Existem figuras que não veem e figuras que não querem ver. Quando chamou o golpe militar de “movimento de 1964”, o ministro Dias Toffoli não padecia de cegueira histórica. Estava distorcendo os fatos para agradar Jair Bolsonaro, então favorito na eleição presidencial.
Toffoli deixa o comando do Supremo Tribunal Federal na próxima quinta-feira. Em sua gestão, o governo atacou e ameaçou a Corte de forma inédita desde o fim da ditadura. O ministro fingiu não perceber o que ocorria. Calou-se diante das ofensas e se comportou como um aliado do capitão.
A Constituição afirma que os Poderes devem funcionar de forma independente e harmônica. Toffoli ignorou a independência e radicalizou na harmonia. Chegou a se outorgar um certo “papel moderador”, a pretexto de “oferecer soluções em momentos de crise”. A oferta só serviu à família presidencial, que encontrou proteção jurídica nas horas de aperto.
No início do mandato de Bolsonaro, o presidente do Supremo anunciou um “pacto” entre Poderes. Ele se voluntariou a favor de reformas que poderiam ter sua legalidade questionada no tribunal. Um despropósito que irritou ministros mais preocupados com a autonomia da Corte.
Em julho de 2019, Toffoli suspendeu as investigações sobre o senador Flávio Bolsonaro, suspeito de desviar verbas na Assembleia Legislativa do Rio. A canetada aliviou o Zero Um e paralisou centenas de outros inquéritos que usavam dados da Receita e do antigo Coaf.
O refresco ajudou o primeiro-filho a escapar da polícia e do Ministério Público do Rio. Enquanto Flávio aproveitava a blindagem de Toffoli, seu amigo Fabrício Queiroz se escondia na chácara do advogado do clã.
Em 20 meses no poder, Bolsonaro fez quase tudo para minar a autoridade do Supremo. Ofendeu ministros, ameaçou descumprir decisões e participou de manifestações que pediam o fechamento da Corte. Em maio, o deputado Eduardo Bolsonaro declarou que uma “ruptura” era apenas questão de tempo. Seu pai sugeriu o mesmo em falas públicas e reuniões privadas.
Diante do silêncio de Toffoli, o decano Celso de Mello liderou a defesa do Judiciário. Em mensagem enviada aos colegas, ele descreveu a ofensiva autoritária e avisou que o “ovo da serpente” parecia “prestes a eclodir no Brasil”. O presidente do Supremo desprezou o alerta e manteve a linha colaboracionista. Há cinco dias, ele voltou ao Planalto para uma cerimônia que prometia levar cabos de fibra ótica à Região Norte.

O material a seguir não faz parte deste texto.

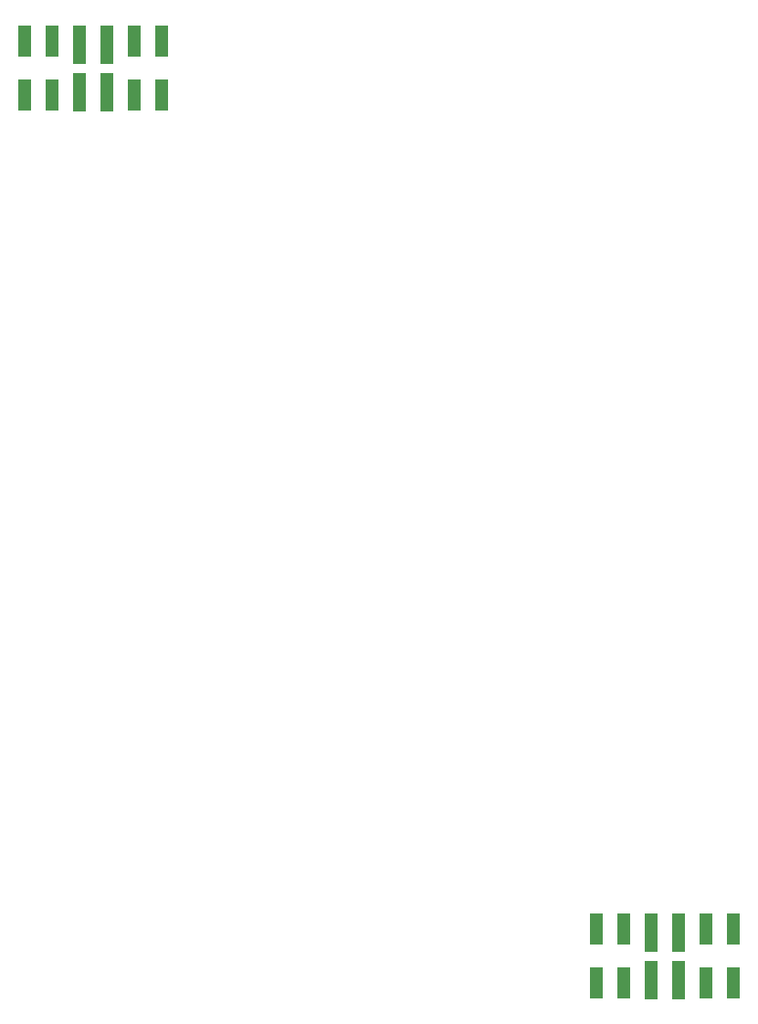
<source format=gbr>
G04 EAGLE Gerber RS-274X export*
G75*
%MOMM*%
%FSLAX34Y34*%
%LPD*%
%INSolderpaste Bottom*%
%IPPOS*%
%AMOC8*
5,1,8,0,0,1.08239X$1,22.5*%
G01*
%ADD10R,1.270000X3.000000*%
%ADD11R,1.270000X3.680000*%


D10*
X546500Y1145000D03*
X571900Y1145000D03*
D11*
X597300Y1142000D03*
X622700Y1142000D03*
D10*
X648100Y1145000D03*
X673500Y1145000D03*
X673500Y1095000D03*
X648100Y1095000D03*
D11*
X622700Y1098000D03*
X597300Y1098000D03*
D10*
X571900Y1095000D03*
X546500Y1095000D03*
X1203500Y272000D03*
X1178100Y272000D03*
D11*
X1152700Y275000D03*
X1127300Y275000D03*
D10*
X1101900Y272000D03*
X1076500Y272000D03*
X1076500Y322000D03*
X1101900Y322000D03*
D11*
X1127300Y319000D03*
X1152700Y319000D03*
D10*
X1178100Y322000D03*
X1203500Y322000D03*
M02*

</source>
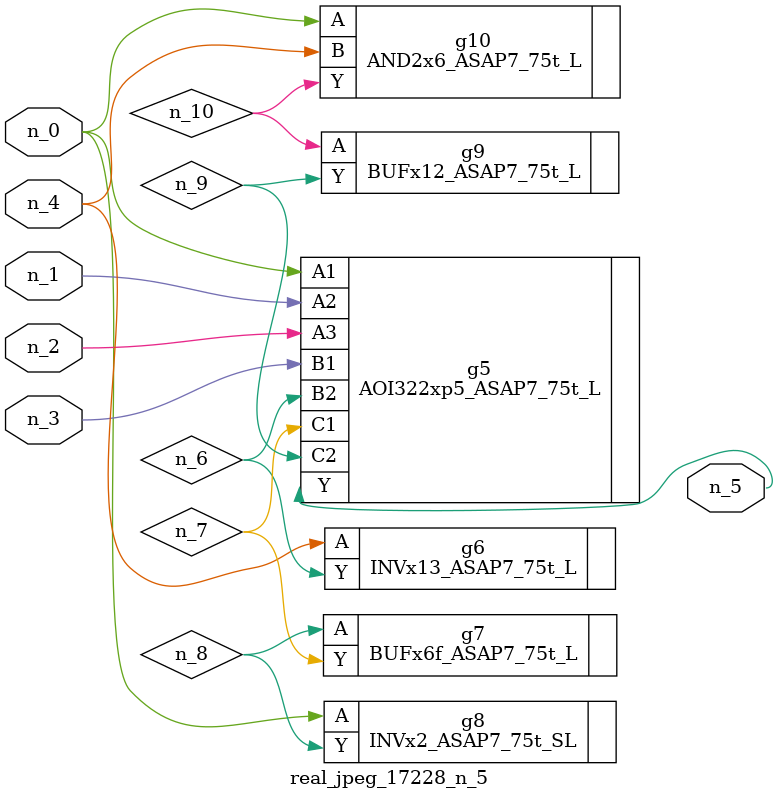
<source format=v>
module real_jpeg_17228_n_5 (n_4, n_0, n_1, n_2, n_3, n_5);

input n_4;
input n_0;
input n_1;
input n_2;
input n_3;

output n_5;

wire n_8;
wire n_6;
wire n_7;
wire n_10;
wire n_9;

AOI322xp5_ASAP7_75t_L g5 ( 
.A1(n_0),
.A2(n_1),
.A3(n_2),
.B1(n_3),
.B2(n_6),
.C1(n_7),
.C2(n_9),
.Y(n_5)
);

INVx2_ASAP7_75t_SL g8 ( 
.A(n_0),
.Y(n_8)
);

AND2x6_ASAP7_75t_L g10 ( 
.A(n_0),
.B(n_4),
.Y(n_10)
);

INVx13_ASAP7_75t_L g6 ( 
.A(n_4),
.Y(n_6)
);

BUFx6f_ASAP7_75t_L g7 ( 
.A(n_8),
.Y(n_7)
);

BUFx12_ASAP7_75t_L g9 ( 
.A(n_10),
.Y(n_9)
);


endmodule
</source>
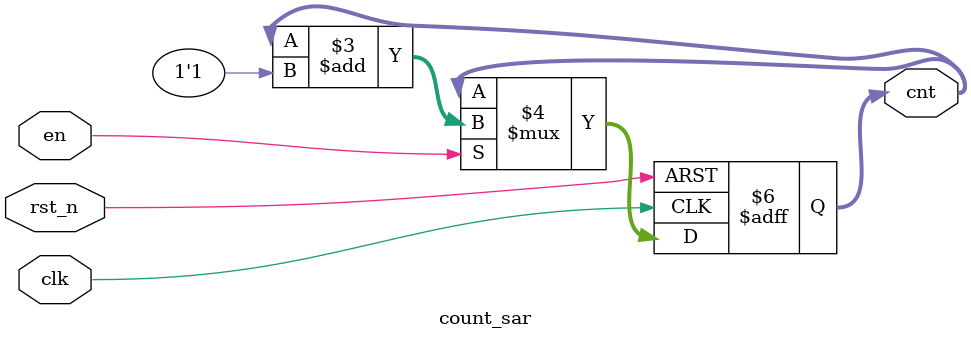
<source format=v>
module count_sar(clk, rst_n, en, cnt);
    input clk, rst_n, en;
    output [7:0] cnt;
    reg [7:0] cnt;

    always @(posedge clk, negedge rst_n)
    begin
        if (!rst_n) cnt <= 8'b0;
        else if (en) cnt <= cnt + 1'b1;
    end
endmodule



</source>
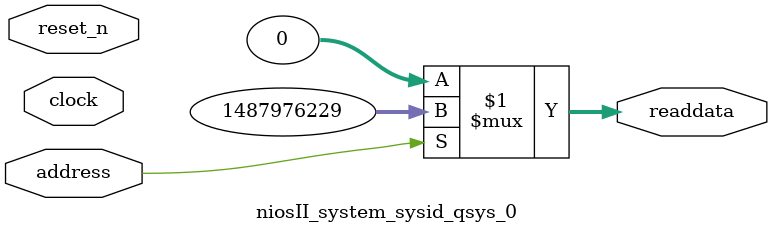
<source format=v>

`timescale 1ns / 1ps
// synthesis translate_on

// turn off superfluous verilog processor warnings 
// altera message_level Level1 
// altera message_off 10034 10035 10036 10037 10230 10240 10030 

module niosII_system_sysid_qsys_0 (
               // inputs:
                address,
                clock,
                reset_n,

               // outputs:
                readdata
             )
;

  output  [ 31: 0] readdata;
  input            address;
  input            clock;
  input            reset_n;

  wire    [ 31: 0] readdata;
  //control_slave, which is an e_avalon_slave
  assign readdata = address ? 1487976229 : 0;

endmodule




</source>
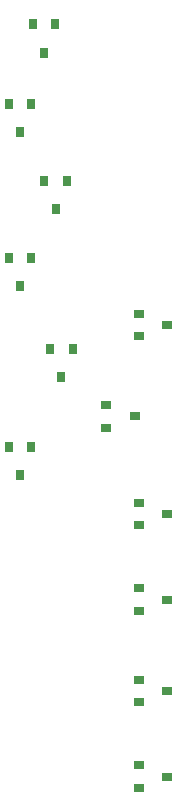
<source format=gbr>
%TF.GenerationSoftware,KiCad,Pcbnew,(6.0.2-0)*%
%TF.CreationDate,2022-04-11T12:52:22+09:00*%
%TF.ProjectId,reTProject,72655450-726f-46a6-9563-742e6b696361,rev?*%
%TF.SameCoordinates,Original*%
%TF.FileFunction,Paste,Top*%
%TF.FilePolarity,Positive*%
%FSLAX46Y46*%
G04 Gerber Fmt 4.6, Leading zero omitted, Abs format (unit mm)*
G04 Created by KiCad (PCBNEW (6.0.2-0)) date 2022-04-11 12:52:22*
%MOMM*%
%LPD*%
G01*
G04 APERTURE LIST*
%ADD10R,0.900000X0.800000*%
%ADD11R,0.800000X0.900000*%
G04 APERTURE END LIST*
D10*
%TO.C,Q7*%
X111300000Y-76050000D03*
X111300000Y-77950000D03*
X113700000Y-77000000D03*
%TD*%
%TO.C,Q11*%
X111300000Y-107050000D03*
X111300000Y-108950000D03*
X113700000Y-108000000D03*
%TD*%
D11*
%TO.C,Q5*%
X105700000Y-79050000D03*
X103800000Y-79050000D03*
X104750000Y-81450000D03*
%TD*%
D10*
%TO.C,Q12*%
X111300000Y-114300000D03*
X111300000Y-116200000D03*
X113700000Y-115250000D03*
%TD*%
D11*
%TO.C,Q2*%
X102200000Y-58300000D03*
X100300000Y-58300000D03*
X101250000Y-60700000D03*
%TD*%
D10*
%TO.C,Q8*%
X108550000Y-83800000D03*
X108550000Y-85700000D03*
X110950000Y-84750000D03*
%TD*%
D11*
%TO.C,Q3*%
X105200000Y-64800000D03*
X103300000Y-64800000D03*
X104250000Y-67200000D03*
%TD*%
%TO.C,Q4*%
X102200000Y-71300000D03*
X100300000Y-71300000D03*
X101250000Y-73700000D03*
%TD*%
D10*
%TO.C,Q9*%
X111300000Y-92050000D03*
X111300000Y-93950000D03*
X113700000Y-93000000D03*
%TD*%
D11*
%TO.C,Q6*%
X102200000Y-87300000D03*
X100300000Y-87300000D03*
X101250000Y-89700000D03*
%TD*%
%TO.C,Q1*%
X104200000Y-51550000D03*
X102300000Y-51550000D03*
X103250000Y-53950000D03*
%TD*%
D10*
%TO.C,Q10*%
X111300000Y-99300000D03*
X111300000Y-101200000D03*
X113700000Y-100250000D03*
%TD*%
M02*

</source>
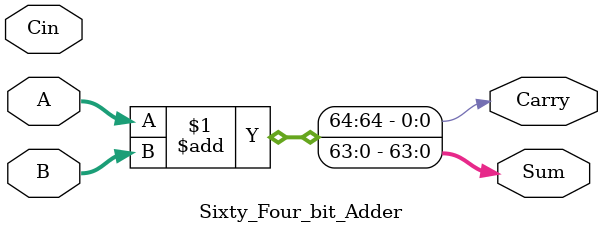
<source format=v>
`timescale 1ns / 1ps


module Sixty_Four_bit_Adder(Sum, Carry, A, B, Cin);

input [63:0] A, B;
input Cin;
output [63:0] Sum;
output Carry;

//logic design
assign {Carry, Sum} = A + B;


endmodule

</source>
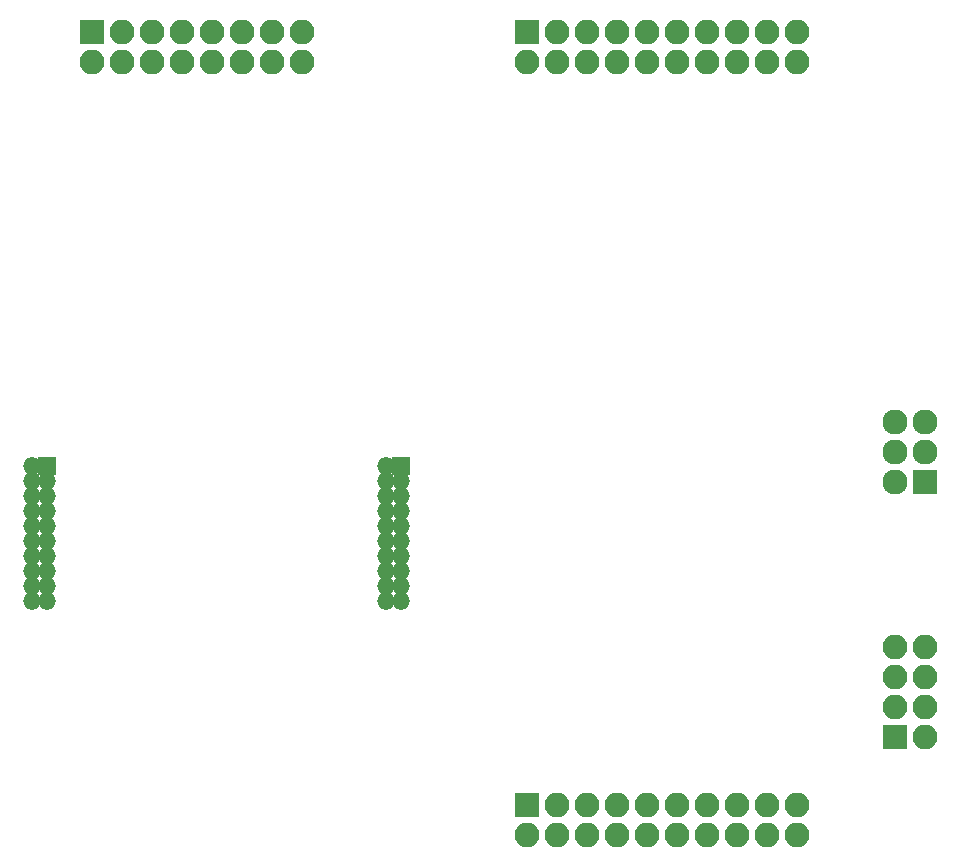
<source format=gbs>
G04 #@! TF.FileFunction,Soldermask,Bot*
%FSLAX46Y46*%
G04 Gerber Fmt 4.6, Leading zero omitted, Abs format (unit mm)*
G04 Created by KiCad (PCBNEW 4.0.6) date Friday, August 25, 2017 'AMt' 01:12:18 AM*
%MOMM*%
%LPD*%
G01*
G04 APERTURE LIST*
%ADD10C,0.100000*%
%ADD11R,2.100000X2.100000*%
%ADD12O,2.100000X2.100000*%
%ADD13R,2.127200X2.127200*%
%ADD14O,2.127200X2.127200*%
%ADD15R,1.500000X1.500000*%
%ADD16O,1.500000X1.500000*%
G04 APERTURE END LIST*
D10*
D11*
X155702000Y-123698000D03*
D12*
X155702000Y-126238000D03*
X158242000Y-123698000D03*
X158242000Y-126238000D03*
X160782000Y-123698000D03*
X160782000Y-126238000D03*
X163322000Y-123698000D03*
X163322000Y-126238000D03*
X165862000Y-123698000D03*
X165862000Y-126238000D03*
X168402000Y-123698000D03*
X168402000Y-126238000D03*
X170942000Y-123698000D03*
X170942000Y-126238000D03*
X173482000Y-123698000D03*
X173482000Y-126238000D03*
X176022000Y-123698000D03*
X176022000Y-126238000D03*
X178562000Y-123698000D03*
X178562000Y-126238000D03*
D11*
X155702000Y-58293000D03*
D12*
X155702000Y-60833000D03*
X158242000Y-58293000D03*
X158242000Y-60833000D03*
X160782000Y-58293000D03*
X160782000Y-60833000D03*
X163322000Y-58293000D03*
X163322000Y-60833000D03*
X165862000Y-58293000D03*
X165862000Y-60833000D03*
X168402000Y-58293000D03*
X168402000Y-60833000D03*
X170942000Y-58293000D03*
X170942000Y-60833000D03*
X173482000Y-58293000D03*
X173482000Y-60833000D03*
X176022000Y-58293000D03*
X176022000Y-60833000D03*
X178562000Y-58293000D03*
X178562000Y-60833000D03*
D13*
X189357000Y-96393000D03*
D14*
X186817000Y-96393000D03*
X189357000Y-93853000D03*
X186817000Y-93853000D03*
X189357000Y-91313000D03*
X186817000Y-91313000D03*
D11*
X186817000Y-117983000D03*
D12*
X189357000Y-117983000D03*
X186817000Y-115443000D03*
X189357000Y-115443000D03*
X186817000Y-112903000D03*
X189357000Y-112903000D03*
X186817000Y-110363000D03*
X189357000Y-110363000D03*
D11*
X118872000Y-58293000D03*
D12*
X118872000Y-60833000D03*
X121412000Y-58293000D03*
X121412000Y-60833000D03*
X123952000Y-58293000D03*
X123952000Y-60833000D03*
X126492000Y-58293000D03*
X126492000Y-60833000D03*
X129032000Y-58293000D03*
X129032000Y-60833000D03*
X131572000Y-58293000D03*
X131572000Y-60833000D03*
X134112000Y-58293000D03*
X134112000Y-60833000D03*
X136652000Y-58293000D03*
X136652000Y-60833000D03*
D15*
X145000000Y-95000000D03*
D16*
X143730000Y-95000000D03*
X145000000Y-96270000D03*
X143730000Y-96270000D03*
X145000000Y-97540000D03*
X143730000Y-97540000D03*
X145000000Y-98810000D03*
X143730000Y-98810000D03*
X145000000Y-100080000D03*
X143730000Y-100080000D03*
X145000000Y-101350000D03*
X143730000Y-101350000D03*
X145000000Y-102620000D03*
X143730000Y-102620000D03*
X145000000Y-103890000D03*
X143730000Y-103890000D03*
X145000000Y-105160000D03*
X143730000Y-105160000D03*
X145000000Y-106430000D03*
X143730000Y-106430000D03*
D15*
X115000000Y-95000000D03*
D16*
X113730000Y-95000000D03*
X115000000Y-96270000D03*
X113730000Y-96270000D03*
X115000000Y-97540000D03*
X113730000Y-97540000D03*
X115000000Y-98810000D03*
X113730000Y-98810000D03*
X115000000Y-100080000D03*
X113730000Y-100080000D03*
X115000000Y-101350000D03*
X113730000Y-101350000D03*
X115000000Y-102620000D03*
X113730000Y-102620000D03*
X115000000Y-103890000D03*
X113730000Y-103890000D03*
X115000000Y-105160000D03*
X113730000Y-105160000D03*
X115000000Y-106430000D03*
X113730000Y-106430000D03*
M02*

</source>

Seu discurso estava afinado com a propaganda do governo.
Na sexta, o ministro usou uma entrevista coletiva para enaltecer a própria gestão e se gabar do “diálogo intenso” com o chefe do Executivo. “De todo o relacionamento que tive com o presidente Jair Bolsonaro e com seus ministros de Estado, nunca vi diretamente da parte deles nenhuma atitude contra a democracia”, disse.
O golpe passou na janela, e só Toffoli não viu.